The problem with the above statement, and the need to specify what “intrusion software” is that the equipments and components used for any of the above is the same as the equipment used for normal systems administration or even for normal use of the networked systems. Hence why “intrusion software” is defined specifically for the purposes of the Wassenaar Arrangement.
'4. D. 4. "Software" specially designed or modified for the generation, operation or delivery of, or communication with, "intrusion software".
'4. E. 1. "Technology" as follows:
c. "Technology" for the "development" of "intrusion software".
The statements, despite their best efforts, remain extremely vague. Despite attempting to clarify the uses that would make software, and security software in particular, subject to stricter export controls the statements above do no such thing. There’s attempt to clarify just what differentiates controlled use of software and controlled software from its non-controlled use, but the definitions for that remain vague:
Cat 4 "Intrusion software"
"Software" specially designed or modified to avoid detection by 'monitoring tools', or to defeat 'protective countermeasures', of a computer or network-capable device, and performing any of the following:
a. The extraction of data or information, from a computer or network-capable device, or the modification of system or user data; or
b. The modification of the standard execution path of a program or process in order to allow the execution of externally provided instructions.
- "Intrusion software" does not include any of the following:
a. Hypervisors, debuggers or Software Reverse Engineering (SRE) tools;
b. Digital Rights Management (DRM) "software"; or
c. "Software" designed to be installed by manufacturers, administrators or users, for the purposes of asset tracking or recovery.
- Network-capable devices include mobile devices and smart meters.
- 'Monitoring tools': "software" or hardware devices, that monitor system behaviours or processes running on a device. This includes antivirus (AV) products, end point security products, Personal Security Products (PSP), Intrusion Detection Systems (IDS), Intrusion Prevention Systems (IPS) or firewalls.
- 'Protective countermeasures': techniques designed to ensure the safe execution of code, such as Data Execution Prevention (DEP), Address Space Layout Randomisation (ASLR) or sandboxing.
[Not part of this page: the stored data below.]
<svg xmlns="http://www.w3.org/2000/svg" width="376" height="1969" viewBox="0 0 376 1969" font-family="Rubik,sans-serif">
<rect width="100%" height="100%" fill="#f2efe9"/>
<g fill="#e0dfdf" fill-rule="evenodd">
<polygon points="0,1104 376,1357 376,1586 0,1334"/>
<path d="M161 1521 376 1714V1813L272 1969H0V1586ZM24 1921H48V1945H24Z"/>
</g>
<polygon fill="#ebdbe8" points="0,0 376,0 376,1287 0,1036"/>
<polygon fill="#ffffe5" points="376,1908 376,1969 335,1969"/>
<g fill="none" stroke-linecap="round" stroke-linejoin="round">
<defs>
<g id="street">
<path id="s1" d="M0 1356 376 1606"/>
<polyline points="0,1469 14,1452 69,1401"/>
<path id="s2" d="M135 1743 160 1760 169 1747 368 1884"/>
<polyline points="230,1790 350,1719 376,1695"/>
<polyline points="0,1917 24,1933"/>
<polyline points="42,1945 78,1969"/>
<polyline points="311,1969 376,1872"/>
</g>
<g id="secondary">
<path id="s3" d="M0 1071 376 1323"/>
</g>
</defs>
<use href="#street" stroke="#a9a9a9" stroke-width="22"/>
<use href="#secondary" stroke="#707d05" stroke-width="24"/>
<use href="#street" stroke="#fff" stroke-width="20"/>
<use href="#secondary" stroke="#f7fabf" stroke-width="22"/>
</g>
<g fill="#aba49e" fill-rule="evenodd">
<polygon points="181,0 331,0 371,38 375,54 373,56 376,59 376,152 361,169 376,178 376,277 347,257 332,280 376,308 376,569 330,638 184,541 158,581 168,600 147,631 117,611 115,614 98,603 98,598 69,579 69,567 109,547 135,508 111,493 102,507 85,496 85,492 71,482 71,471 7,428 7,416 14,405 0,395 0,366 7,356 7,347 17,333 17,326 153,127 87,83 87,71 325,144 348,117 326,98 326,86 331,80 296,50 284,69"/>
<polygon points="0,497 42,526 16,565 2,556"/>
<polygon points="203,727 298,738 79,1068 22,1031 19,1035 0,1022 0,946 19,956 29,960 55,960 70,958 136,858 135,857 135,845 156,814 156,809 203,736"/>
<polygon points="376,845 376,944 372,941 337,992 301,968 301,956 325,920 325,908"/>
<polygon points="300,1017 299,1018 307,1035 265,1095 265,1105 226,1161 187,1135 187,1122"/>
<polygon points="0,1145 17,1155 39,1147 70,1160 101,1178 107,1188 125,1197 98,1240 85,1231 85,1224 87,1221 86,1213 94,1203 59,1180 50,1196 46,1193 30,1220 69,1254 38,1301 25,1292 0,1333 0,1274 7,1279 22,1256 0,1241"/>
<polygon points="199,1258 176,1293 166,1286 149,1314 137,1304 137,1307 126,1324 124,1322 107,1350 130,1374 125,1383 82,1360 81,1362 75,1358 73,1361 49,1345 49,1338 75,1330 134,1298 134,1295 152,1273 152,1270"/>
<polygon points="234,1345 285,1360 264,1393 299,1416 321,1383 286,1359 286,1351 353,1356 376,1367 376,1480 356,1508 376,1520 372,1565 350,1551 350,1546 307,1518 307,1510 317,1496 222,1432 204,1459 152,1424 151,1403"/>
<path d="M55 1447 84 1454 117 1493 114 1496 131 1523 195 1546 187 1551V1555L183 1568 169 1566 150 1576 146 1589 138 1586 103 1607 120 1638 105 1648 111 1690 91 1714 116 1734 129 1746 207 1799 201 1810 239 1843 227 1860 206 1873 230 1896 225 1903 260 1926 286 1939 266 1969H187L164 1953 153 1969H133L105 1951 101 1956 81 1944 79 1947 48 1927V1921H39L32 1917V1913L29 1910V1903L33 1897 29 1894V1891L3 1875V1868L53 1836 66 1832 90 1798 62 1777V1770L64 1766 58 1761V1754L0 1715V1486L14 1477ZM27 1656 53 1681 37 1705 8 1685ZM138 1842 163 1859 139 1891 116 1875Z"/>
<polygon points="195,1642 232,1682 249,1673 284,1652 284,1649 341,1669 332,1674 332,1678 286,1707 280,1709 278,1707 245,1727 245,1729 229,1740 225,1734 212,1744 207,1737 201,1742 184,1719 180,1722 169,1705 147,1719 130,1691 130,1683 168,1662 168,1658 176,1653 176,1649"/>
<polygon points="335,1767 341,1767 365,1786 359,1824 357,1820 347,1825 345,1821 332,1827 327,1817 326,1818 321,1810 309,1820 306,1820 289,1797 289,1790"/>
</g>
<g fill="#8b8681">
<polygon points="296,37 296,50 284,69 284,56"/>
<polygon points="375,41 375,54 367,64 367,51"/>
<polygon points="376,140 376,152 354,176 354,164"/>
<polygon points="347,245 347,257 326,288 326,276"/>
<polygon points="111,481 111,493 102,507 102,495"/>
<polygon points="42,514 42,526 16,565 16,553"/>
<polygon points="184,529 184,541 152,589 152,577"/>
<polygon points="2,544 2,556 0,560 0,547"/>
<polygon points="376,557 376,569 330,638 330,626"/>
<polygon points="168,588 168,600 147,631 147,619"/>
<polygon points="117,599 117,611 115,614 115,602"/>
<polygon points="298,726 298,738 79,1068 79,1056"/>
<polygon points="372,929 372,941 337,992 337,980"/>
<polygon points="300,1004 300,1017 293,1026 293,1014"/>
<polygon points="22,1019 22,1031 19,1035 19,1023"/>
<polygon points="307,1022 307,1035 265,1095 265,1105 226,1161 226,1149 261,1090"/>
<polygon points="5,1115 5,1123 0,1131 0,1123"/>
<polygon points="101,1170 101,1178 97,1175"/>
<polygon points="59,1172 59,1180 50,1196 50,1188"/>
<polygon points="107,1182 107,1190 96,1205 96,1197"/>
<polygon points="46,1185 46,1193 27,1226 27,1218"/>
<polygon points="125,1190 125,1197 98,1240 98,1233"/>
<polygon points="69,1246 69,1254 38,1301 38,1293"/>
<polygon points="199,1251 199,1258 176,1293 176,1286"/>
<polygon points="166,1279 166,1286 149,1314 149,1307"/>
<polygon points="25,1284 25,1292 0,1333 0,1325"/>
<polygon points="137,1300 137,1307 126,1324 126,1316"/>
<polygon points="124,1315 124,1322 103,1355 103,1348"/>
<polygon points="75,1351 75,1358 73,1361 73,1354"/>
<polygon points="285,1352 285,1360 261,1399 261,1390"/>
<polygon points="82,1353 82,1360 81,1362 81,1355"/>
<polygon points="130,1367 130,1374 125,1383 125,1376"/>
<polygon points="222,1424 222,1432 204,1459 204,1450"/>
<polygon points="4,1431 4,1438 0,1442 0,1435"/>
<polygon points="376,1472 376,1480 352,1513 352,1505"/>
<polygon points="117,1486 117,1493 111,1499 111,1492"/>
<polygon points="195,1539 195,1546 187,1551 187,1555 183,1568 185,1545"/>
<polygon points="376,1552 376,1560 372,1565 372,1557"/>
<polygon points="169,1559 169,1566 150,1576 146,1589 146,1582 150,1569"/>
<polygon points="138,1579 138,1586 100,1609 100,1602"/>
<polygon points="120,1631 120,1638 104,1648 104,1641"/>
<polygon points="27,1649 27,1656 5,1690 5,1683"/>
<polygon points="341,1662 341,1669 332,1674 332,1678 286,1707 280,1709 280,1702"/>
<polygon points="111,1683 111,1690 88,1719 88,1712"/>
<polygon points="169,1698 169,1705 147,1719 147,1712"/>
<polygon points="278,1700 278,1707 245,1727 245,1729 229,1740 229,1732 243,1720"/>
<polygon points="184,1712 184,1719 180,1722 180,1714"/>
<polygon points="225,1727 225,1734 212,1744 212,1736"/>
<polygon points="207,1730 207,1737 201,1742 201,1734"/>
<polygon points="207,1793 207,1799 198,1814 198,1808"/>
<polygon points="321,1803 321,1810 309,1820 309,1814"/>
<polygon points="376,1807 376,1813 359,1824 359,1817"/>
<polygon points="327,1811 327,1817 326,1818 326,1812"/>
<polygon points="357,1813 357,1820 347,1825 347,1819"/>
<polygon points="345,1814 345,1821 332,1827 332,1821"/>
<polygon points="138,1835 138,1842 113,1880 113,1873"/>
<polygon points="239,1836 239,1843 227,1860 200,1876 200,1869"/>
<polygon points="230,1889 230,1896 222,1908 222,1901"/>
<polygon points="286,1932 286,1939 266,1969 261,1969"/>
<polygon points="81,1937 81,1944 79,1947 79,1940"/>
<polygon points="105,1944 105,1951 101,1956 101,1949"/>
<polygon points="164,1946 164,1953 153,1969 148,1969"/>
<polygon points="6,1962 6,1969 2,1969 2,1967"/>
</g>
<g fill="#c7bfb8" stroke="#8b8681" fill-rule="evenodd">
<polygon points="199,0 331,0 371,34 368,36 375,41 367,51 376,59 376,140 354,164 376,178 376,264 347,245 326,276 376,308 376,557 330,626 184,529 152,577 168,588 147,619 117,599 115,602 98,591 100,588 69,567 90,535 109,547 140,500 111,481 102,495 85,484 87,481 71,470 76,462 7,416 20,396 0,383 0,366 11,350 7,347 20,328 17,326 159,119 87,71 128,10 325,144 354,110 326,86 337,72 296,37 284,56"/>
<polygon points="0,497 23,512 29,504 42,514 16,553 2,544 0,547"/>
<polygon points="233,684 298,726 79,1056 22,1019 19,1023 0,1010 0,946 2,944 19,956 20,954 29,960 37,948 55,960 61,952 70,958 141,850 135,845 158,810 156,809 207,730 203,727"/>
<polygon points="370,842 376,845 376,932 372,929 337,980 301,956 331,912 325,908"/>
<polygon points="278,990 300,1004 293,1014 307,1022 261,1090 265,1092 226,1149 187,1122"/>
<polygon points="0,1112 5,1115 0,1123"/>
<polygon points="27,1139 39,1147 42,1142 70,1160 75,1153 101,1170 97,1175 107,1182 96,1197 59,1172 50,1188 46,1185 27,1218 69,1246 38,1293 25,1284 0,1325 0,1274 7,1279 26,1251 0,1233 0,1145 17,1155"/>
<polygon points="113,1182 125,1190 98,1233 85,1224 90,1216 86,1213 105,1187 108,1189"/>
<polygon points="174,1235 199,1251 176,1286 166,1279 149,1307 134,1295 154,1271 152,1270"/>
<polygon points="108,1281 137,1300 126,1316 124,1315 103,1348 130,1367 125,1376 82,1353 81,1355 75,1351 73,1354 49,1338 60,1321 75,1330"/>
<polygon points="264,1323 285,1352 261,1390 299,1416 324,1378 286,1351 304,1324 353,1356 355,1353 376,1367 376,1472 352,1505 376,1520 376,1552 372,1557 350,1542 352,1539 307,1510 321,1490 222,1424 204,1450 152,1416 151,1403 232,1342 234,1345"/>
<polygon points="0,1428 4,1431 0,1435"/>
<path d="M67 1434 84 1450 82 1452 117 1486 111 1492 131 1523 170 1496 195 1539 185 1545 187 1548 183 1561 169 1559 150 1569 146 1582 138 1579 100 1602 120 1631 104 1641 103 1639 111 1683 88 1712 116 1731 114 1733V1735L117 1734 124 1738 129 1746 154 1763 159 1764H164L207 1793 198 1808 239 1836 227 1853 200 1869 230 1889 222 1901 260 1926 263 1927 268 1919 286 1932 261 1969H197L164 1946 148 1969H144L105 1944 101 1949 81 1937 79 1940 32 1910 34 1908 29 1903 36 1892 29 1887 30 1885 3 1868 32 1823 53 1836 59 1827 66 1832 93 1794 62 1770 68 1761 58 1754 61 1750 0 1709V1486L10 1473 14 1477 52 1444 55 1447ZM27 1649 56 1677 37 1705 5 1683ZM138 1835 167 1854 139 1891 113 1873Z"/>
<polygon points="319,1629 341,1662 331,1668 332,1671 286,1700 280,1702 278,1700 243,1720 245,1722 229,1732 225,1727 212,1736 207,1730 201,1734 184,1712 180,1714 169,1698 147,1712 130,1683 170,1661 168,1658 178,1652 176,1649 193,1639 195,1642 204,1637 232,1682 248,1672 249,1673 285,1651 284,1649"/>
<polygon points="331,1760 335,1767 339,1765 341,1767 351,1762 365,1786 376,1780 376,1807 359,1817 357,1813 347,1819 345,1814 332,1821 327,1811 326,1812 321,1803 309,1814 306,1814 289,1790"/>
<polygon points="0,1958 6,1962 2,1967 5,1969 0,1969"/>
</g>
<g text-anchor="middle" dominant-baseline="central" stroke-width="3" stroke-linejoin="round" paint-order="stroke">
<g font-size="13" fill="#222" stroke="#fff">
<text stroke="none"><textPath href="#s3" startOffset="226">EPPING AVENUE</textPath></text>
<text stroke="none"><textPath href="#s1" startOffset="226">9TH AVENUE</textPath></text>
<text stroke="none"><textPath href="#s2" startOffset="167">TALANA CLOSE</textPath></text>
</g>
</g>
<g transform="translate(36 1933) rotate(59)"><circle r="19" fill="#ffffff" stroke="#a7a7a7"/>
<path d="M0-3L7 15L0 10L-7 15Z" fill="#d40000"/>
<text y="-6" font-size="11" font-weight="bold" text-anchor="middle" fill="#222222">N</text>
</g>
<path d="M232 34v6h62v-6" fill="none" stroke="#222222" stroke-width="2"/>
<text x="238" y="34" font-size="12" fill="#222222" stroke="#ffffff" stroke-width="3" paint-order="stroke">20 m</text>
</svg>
The definitions are open to interpretation. Expansive reading of the definition can include a number of software that is currently considered part and parcel of security research, because any vulnerability research going forward could easily produce code that would be considered controlled, dual use code that needs strict export controls. The fact that debuggers, hypervisors and reverse engineering tools (whatever is meant by that) are not considered “intrusion software” bodes well, but that does not exclude the product of their use. The narrow reading of the definition would exclude whole families of malware that’s written specifically for exfiltration of data by making each malware do a single specific fuction: one to stop ‘monitoring tools’ from properly functioning, another to communicate on the network, etc.
How Wassenaar Agreement is going to be implemented in individual Participating States is left to be seen, but the current media and political climate does not favour security research.